Firms that manufacture GPS equipment are finding an open line into the telecom-munications business

The billion-dollar industry that the Pentagon's Global Positioning System of satellites has sparked is carving a niche for itself in the nation's race to develop an information infrastructure.

The constellation of 24 positioning satellites that the government spent $12 billion to build and

finally completed last year has already become a foundation in vehicle navigation, surveying, boating and aviation products. The latest trend in civilian applications for the system is to use the location and timing technologies from the GPS satellites to provide better paging services.

The government satellite system's role in providing paging services "is indicative of the role GPS is going to play in the National Information Infrastructure," said Charlie Trimble, president and CEO of Sunnyvale, Calif.-based Trimble Navigation, which sells receivers that communicate with GPS satellites.

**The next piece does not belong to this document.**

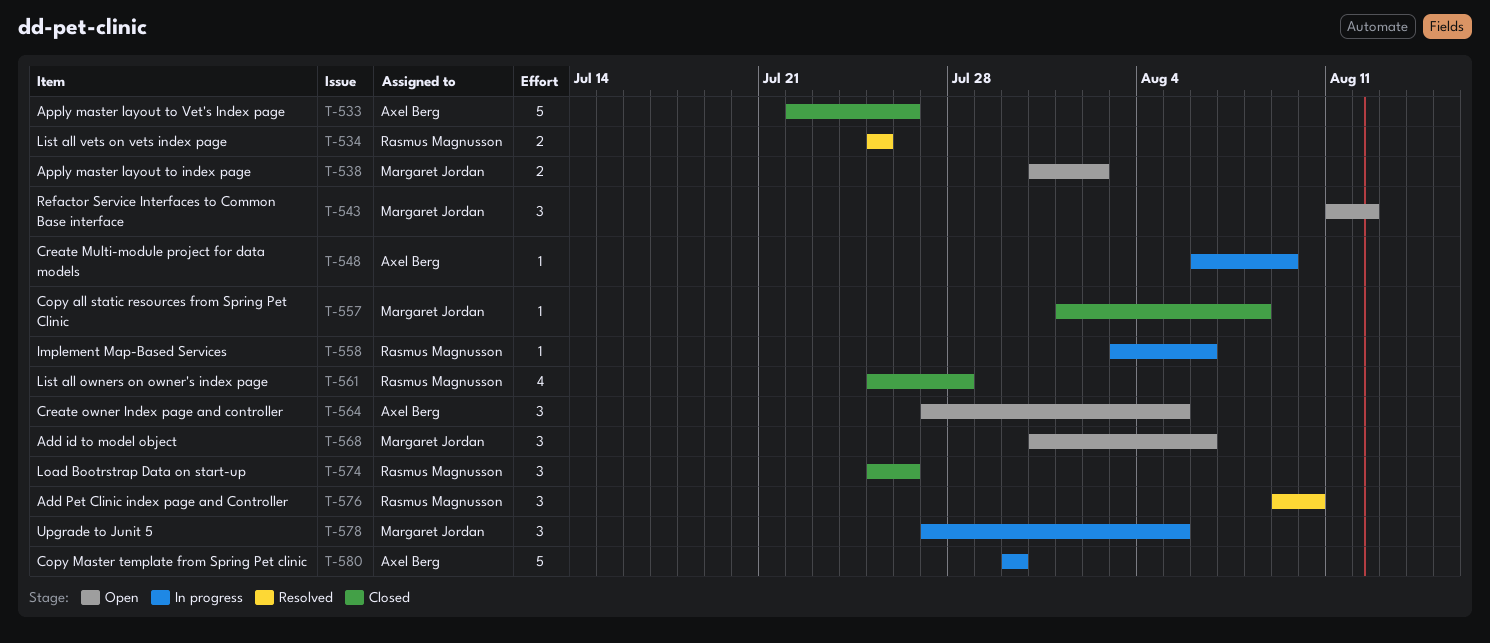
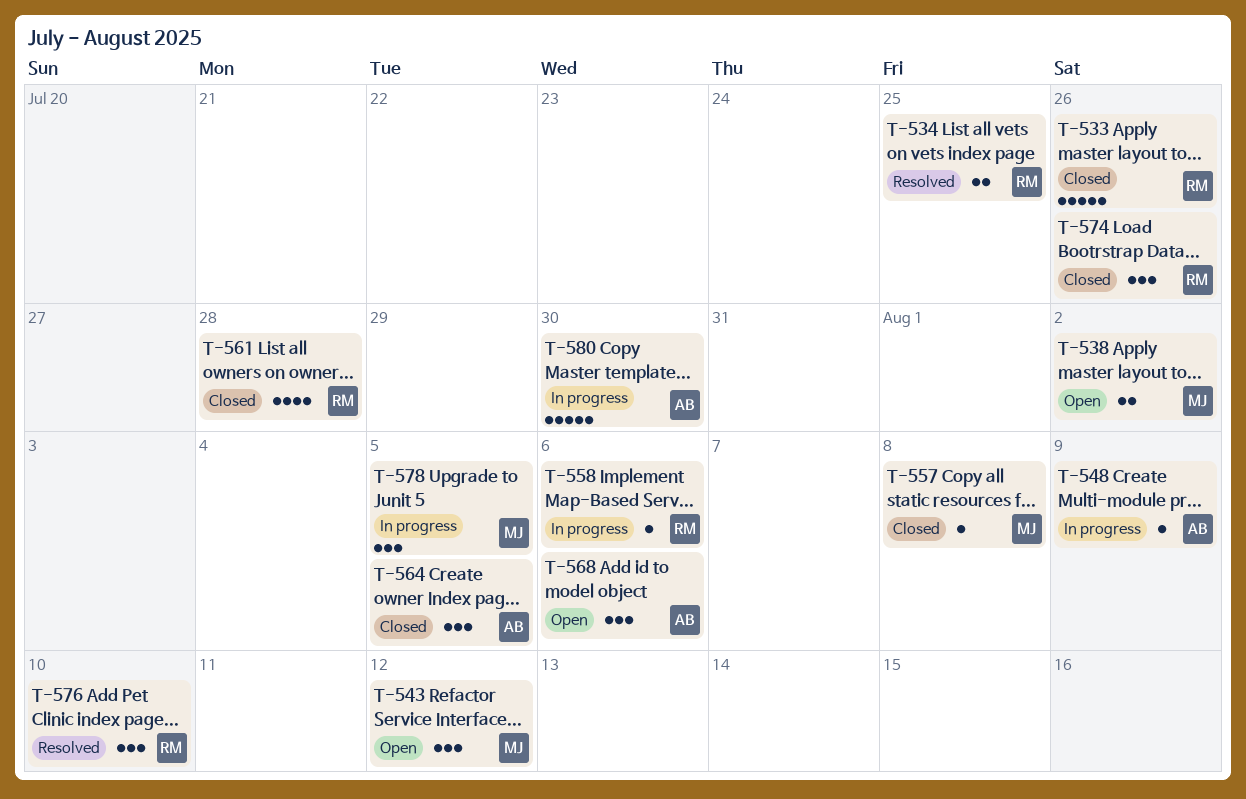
T-533, owner: Axel Berg -> Rasmus Magnusson
T-564, status: Open -> Closed
T-568, owner: Margaret Jordan -> Axel Berg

Trimble and Magellan Corp., a San Dimas, Calif.-based GPS equipment manufacturer, have both recently struck deals to help paging companies use GPS satellite technologies. Magellan is actually being acquired by Dulles, Va.-based Orbital Sciences Corp., which plans to provide space-based paging services next year.

Magellan's GPS receivers will be incorporated into Orbital's two-way communications service, which will work with hand-held devices. Offering one unit that transmits messages and communicates position will make the Orbital system attractive for vehicle tracking, said Emile Yakoub, new product development specialist at Magellan. Potential customers include shipping and freight companies, and stranded car owners who want to call for help.

Using Magellan or Trimble GPS receivers, location can be determined within a meter of accuracy. But in addition to the positioning capabilities GPS offers, the satellite system also houses a master clock with pinpoint timing capabilities.

In a deal worth about $2 million, Trimble is providing the GPS timing technology to Charlotte, North Carolina-based Glenayre Technologies, which manufactures equipment for digital paging networks. Several thousand Trimble GPS modules will be installed on Glenayre controller towers to synchronize the paging firm's radio-frequency signals.

Precise timing is necessary to schedule the transmission of messages. Using the satellites' common master clock, Glenayre expects to create paging networks with 100 percent revenue-producing air time. And because timing information is received from the GPS satellites, not through the paging network, Glenayre's GPS-based paging system doesn't use valuable RF spectrum for timing synchronization.

"Since the Federal Communications Commission's recent ruling requiring channel-sharing for private carrier paging operations, the need for efficient use of the RF spectrum has become an important issue," said Gary Smith, Glen-ayre's vice president for research and development.

The use of the GPS satellites for paging networks exemplifies the "natural marriage between the telecommunications industry and positioning," said Trimble.